LEIPZIG, Germany: A 27th minute Darwin Nunez header took Liverpool to a controlled 1-0 win at RB Leipzig in the Champions League on Wednesday, continuing their excellent start under new coach Arne Slot.
Liverpool broke through some early Leipzig pressure just before the half-hour mark when Mo Salah hit a perfect header across his body.
Nunez jumped high to tap in the goal-bound ball, grabbing his first Champions League goal since February 2023.
Despite a late Leipzig flurry, Liverpool again showed the control and resilience that has taken them to the top of the Premier League table just days out from Sunday’s clash at Arsenal.
Slot has won 11 of his first 12 games in charge in all competitions, the best start of any manager in Liverpool history, while Leipzig are now zero from three in Europe this season.
Both sides had impressed domestically this season on the back of strong defensive records, with Liverpool conceding three in eight Premier League games and Leipzig just two in seven.
Slot made three changes to the side which beat Chelsea 2-1 at home on Sunday, benching Andy Robertson and Curtis Jones for Kostas Tsimikas and Alexis Mac Allister, while Nunez replaced Jota.
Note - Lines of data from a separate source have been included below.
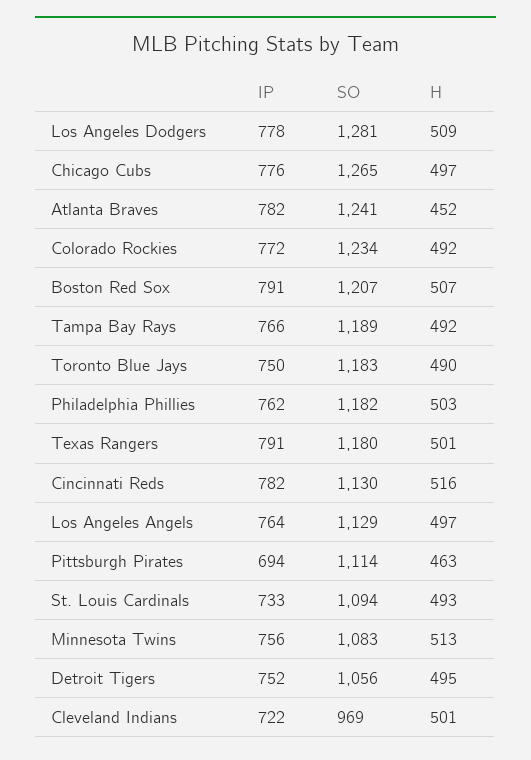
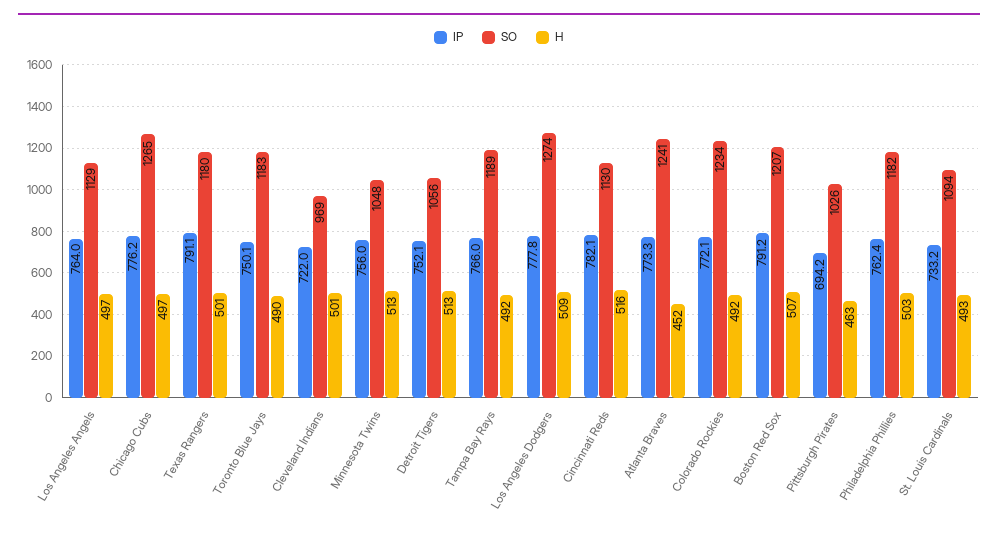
SO, Los Angeles Dodgers: 1281 -> 1274
IP, Atlanta Braves: 782 -> 773.3
SO, Pittsburgh Pirates: 1114 -> 1026
SO, Minnesota Twins: 1083 -> 1048
H, Detroit Tigers: 495 -> 513

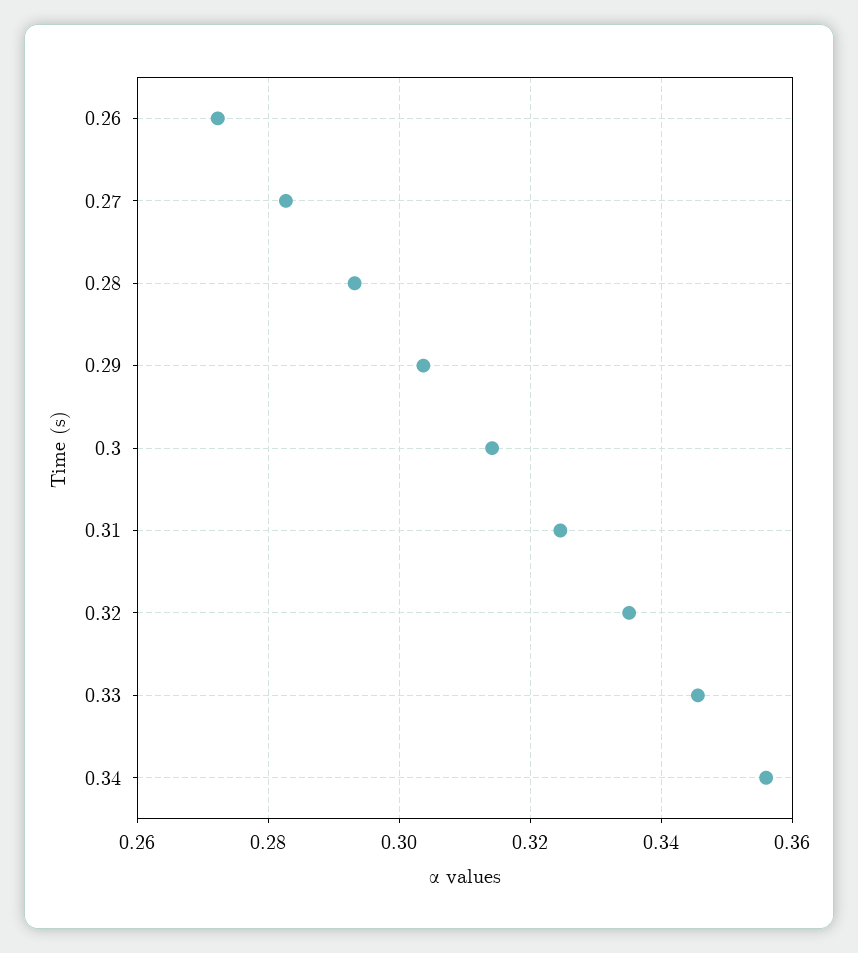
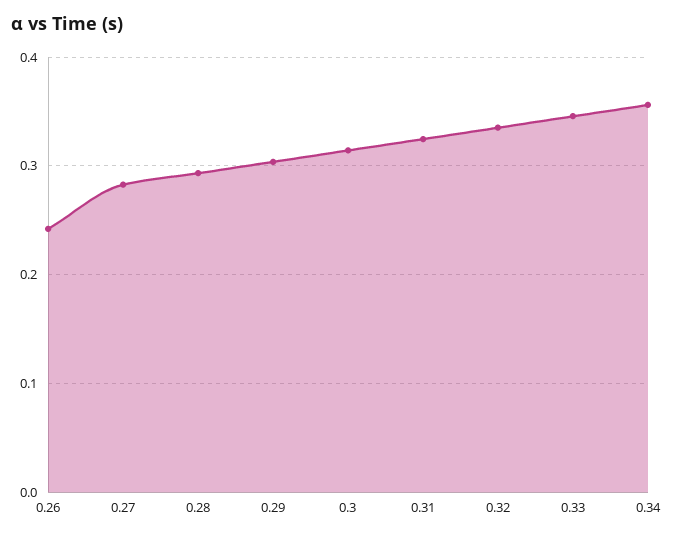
0.26: 0.272 -> 0.24

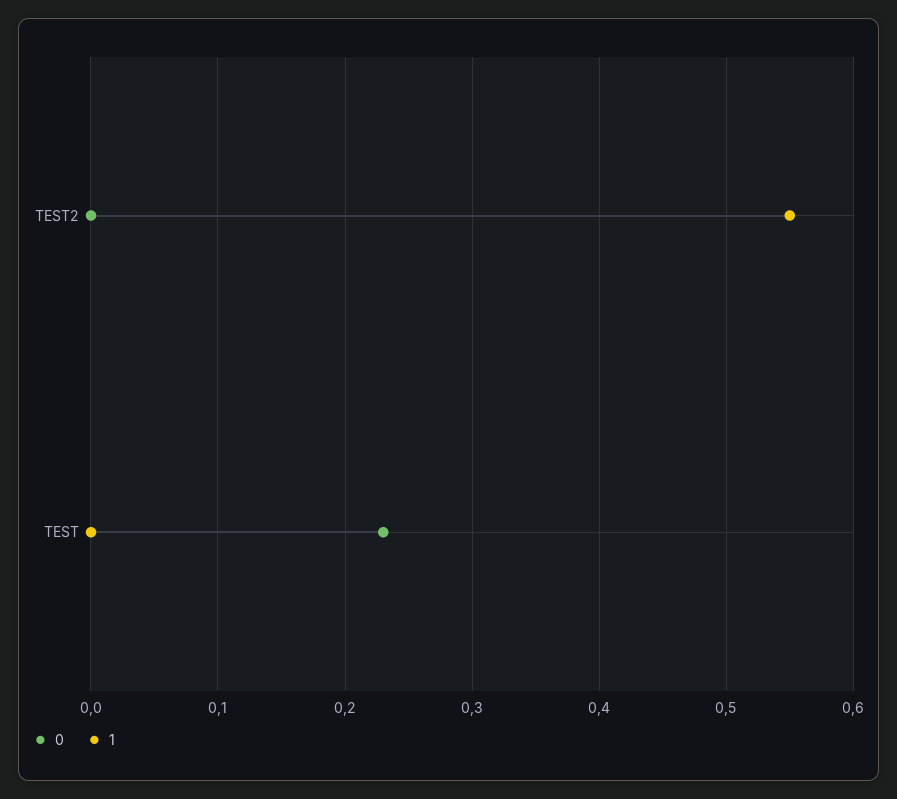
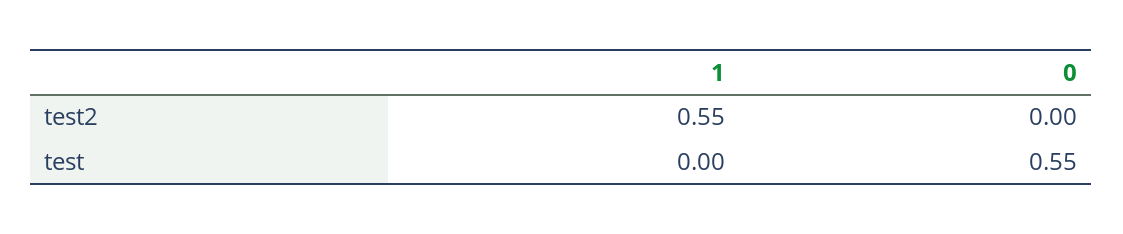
0, TEST: 0.23 -> 0.55

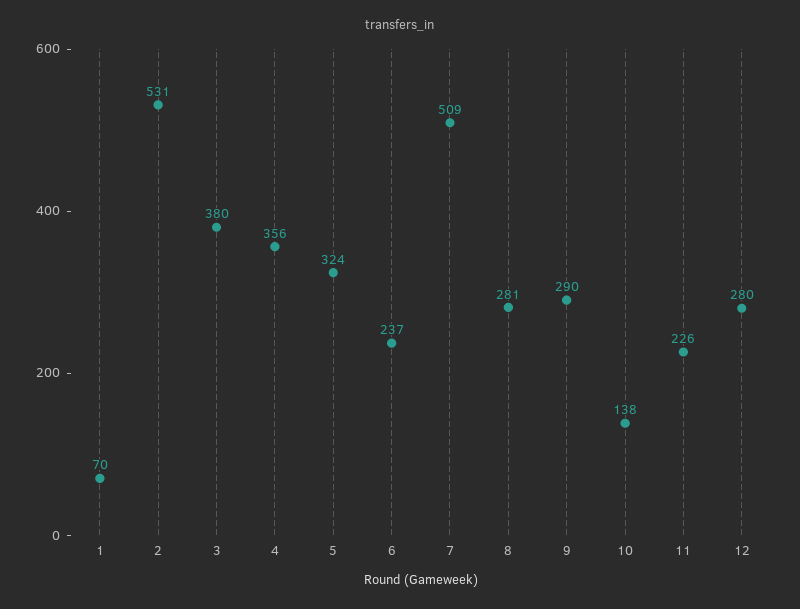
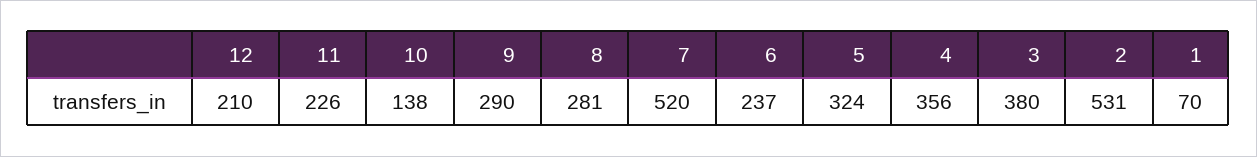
7: 509 -> 520
12: 280 -> 210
Leipzig coach Marco Rose’s starting XI made his intentions clear, the coach going for the all-out attack of Lois Openda, Xavi Simons, Benjamin Sesko and Antonio Nusa.
Rose’s constellation worked early, with Leipzig pressing Liverpool hard and hitting them on the counter.
Sesko went close after 19 minutes, pouncing after Caoimhin Kelleher surged out of his box and failed to clear, but the big Slovenian’s long-range effort curled just wide of the post.
Openda scored from well outside the box on the 26-minute mark but the Belgian’s stunner was ruled out for offside.
Liverpool made Leipzig pay immediately, Nunez tapping in a goal-bound Salah header, just his second strike in nine appearances this season.
Nunez went inches from doubling up shortly after but his point blank header was well saved by Peter Gulacsi.
With one eye on Sunday’s match at Arsenal, Liverpool tried to take the sting out of the game in the second-half, controlling the match and keeping Leipzig at bay.
Salah was upset to be subbed with half an hour remaining, but by then Slot clearly had Arsenal in mind.
The home side rallied late, Openda again having a goal struck off for a clear offside, but Liverpool held on to make it three from three in the Champions League.